I lost myself

Jadi, akhir-akhir ini entah mengapa rasanya aku kehilangan diriku sendiri. Aku jadi sulit mempercayai diriku sendiri, hingga rasanya sesak. Bahkan, aku pun merasa...apa yang kulakukan bukan seperti apa yang ingin kulakukan. Rasanya entah mengapa seperti itu.

Lalu, aku juga ingin berhenti. Aku ingin berhenti mengurusi orang lain, entah itu temanku atau keluargaku. Rasanya, sangat-sangat lelah. Aku tidak mau terjebak dalam lingkaran perasaan. Perasaan marah, jengkel, atau apapun itu, aku tak ingin merasakannya. Aku kehilangan diriku yang dulu. Kini ruang perasaanku terisi oleh hal-hal tidak penting yang tidak ingin kurasakan. Aku ingin teriak.
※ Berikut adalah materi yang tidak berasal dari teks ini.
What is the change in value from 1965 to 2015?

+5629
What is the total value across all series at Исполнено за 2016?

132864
Entah sekarang siapa yang bisa kupercaya. Terlalu banyak sandiwara, atau bahkan justru aku sendiri yang terjebak dalam sandiwara ini? Aku nggak tahu siapa yang bisa kupercaya. Di mana diriku yang dulu? Entahlah. Rasanya kepalaku ingin meledak.
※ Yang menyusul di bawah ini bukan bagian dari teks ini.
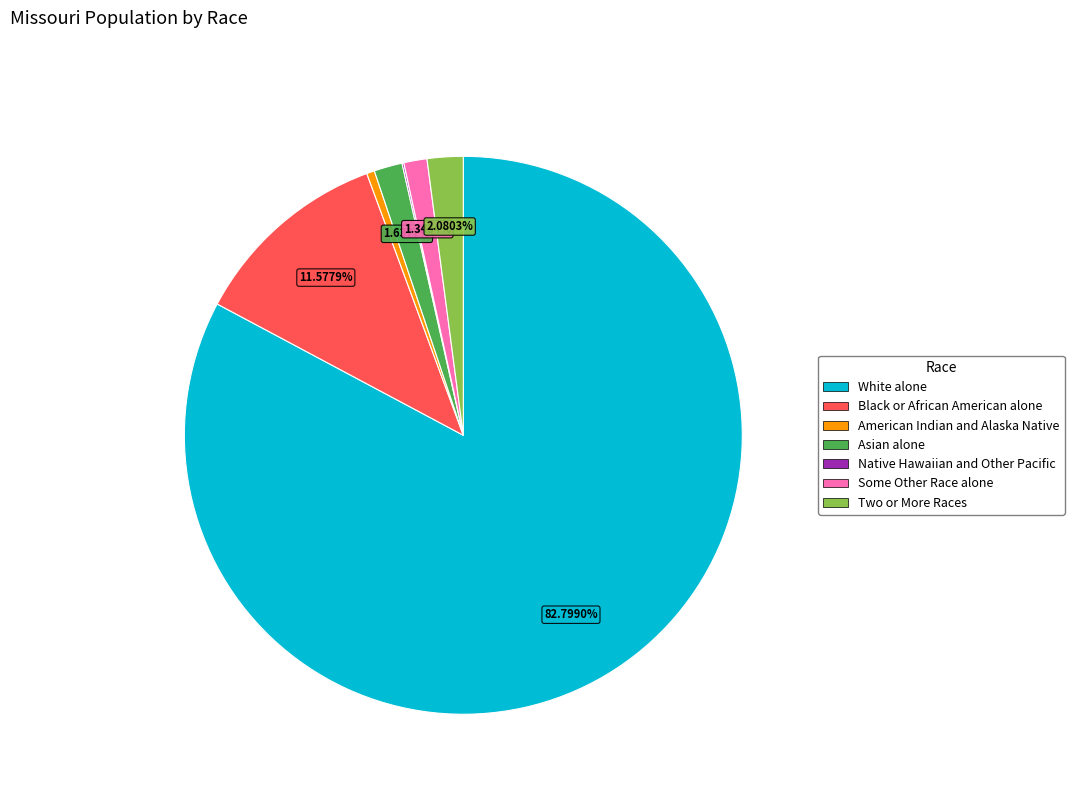

What is the ratio of the value at Asian alone to the value at American Indian and Alaska Native?

3.6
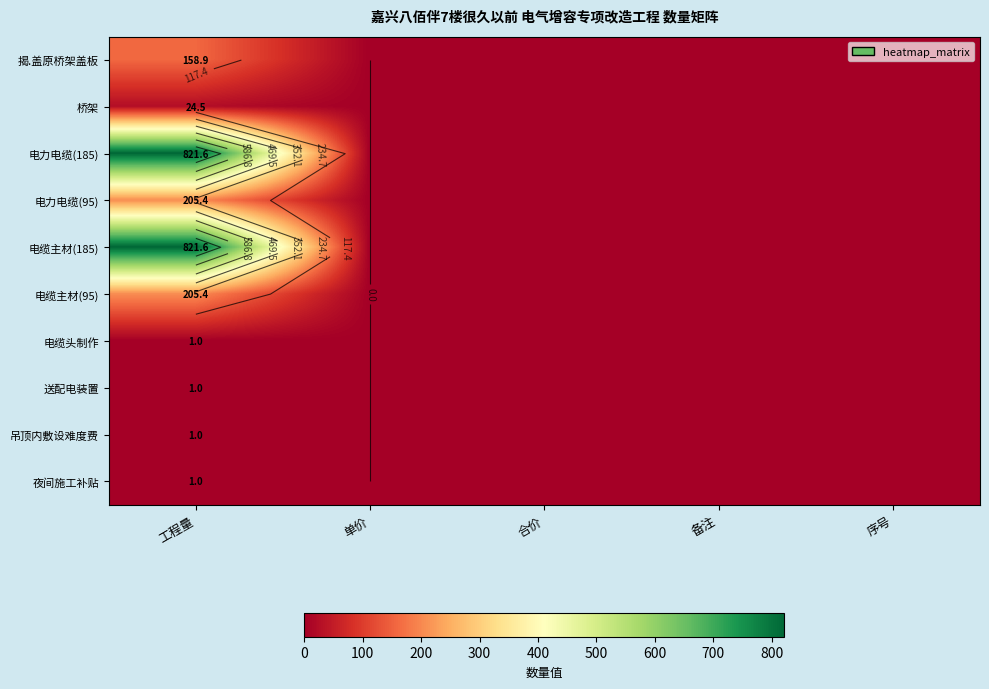

The 电缆头制作 series shows 1.0 at 工程量. True or false?

True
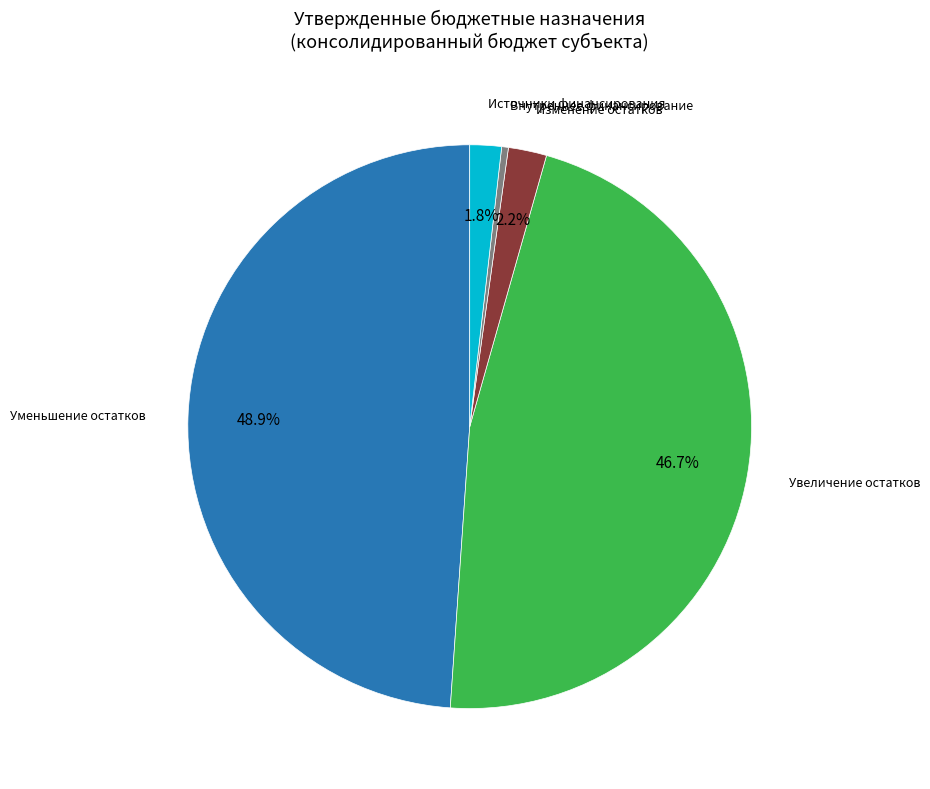

Is there a majority slice in this chart?

No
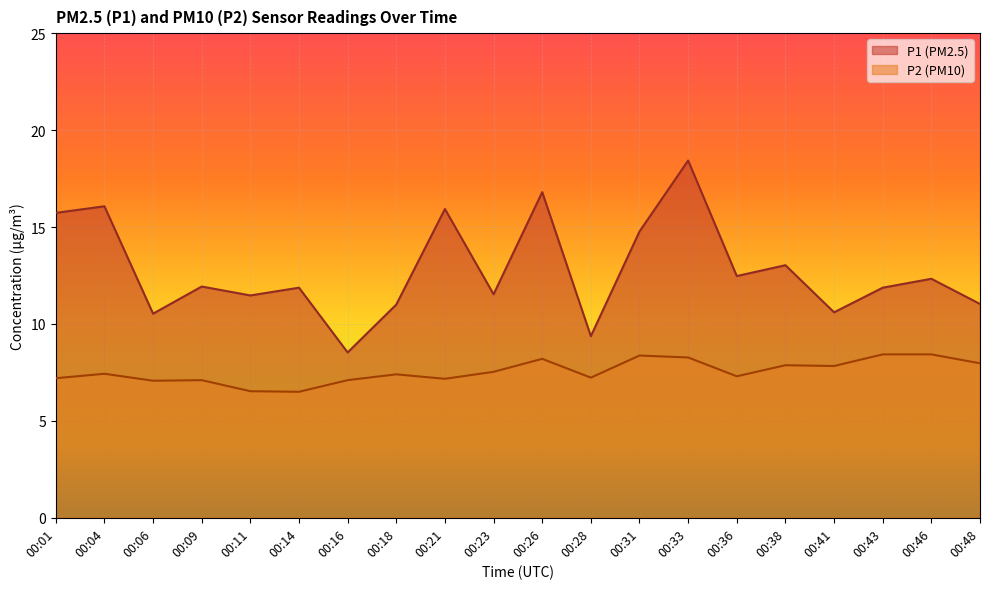

What is the difference between the highest and lowest values at 00:18?

3.6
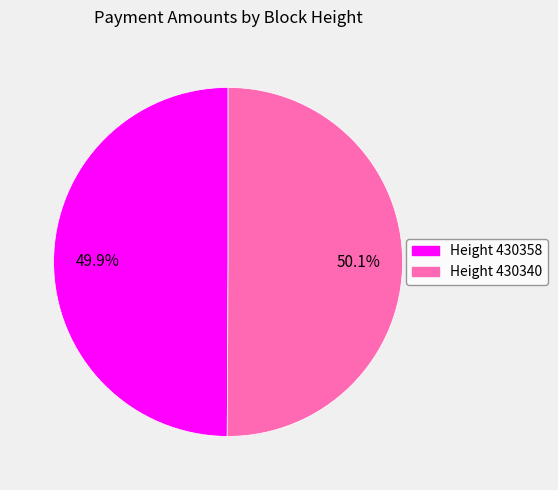

Does any single category account for the majority?

Yes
Kenapa manusia begini, kenapa manusia begitu? Aku terus bertanya-tanya. Semakin aku mengetahui lebih jauh, aku semakin kecewa. Seharusnya dari awal aku sudah tahu, apa sih yang bisa diharapkan dari manusia? Nggak ada. Aku tahu ini, aku tahu itu. Aku sendiri tidak ingin berputar-putar dalam pemikiranku sendiri, tapi rasanya--ugh, aku bahkan nggak tahu kapan aku bisa mengakhirinya.

Apa aku tutup saja semua media sosialku? Memulai hidup baru sebagai anak seni dan tidak peduli dengan lingkungan sekitar. Apa begitu? Bagaimana aku harus bersikap? Mengapa aku nggak bisa mengabaikan perasaan yang menghimpit dada ini?

Rasanya kesal, sungguh. Aku yang kehilangan diriku, menyisakan mangkuk kosong besar di hati--yang kini perlahan disusupi oleh perasaan-perasaan jahat ini. Aku ingin menumpahkannya, mengosongkannya, mengisinya lagi dengan perasaan-perasaan baik. Kurasa aku sudah terlalu jahat. Mungkin sejahat-jahatnya sesuatu adalah pikiran manusia--karena di sana ia bisa bebas membunuh bahkan menguliti orang lain.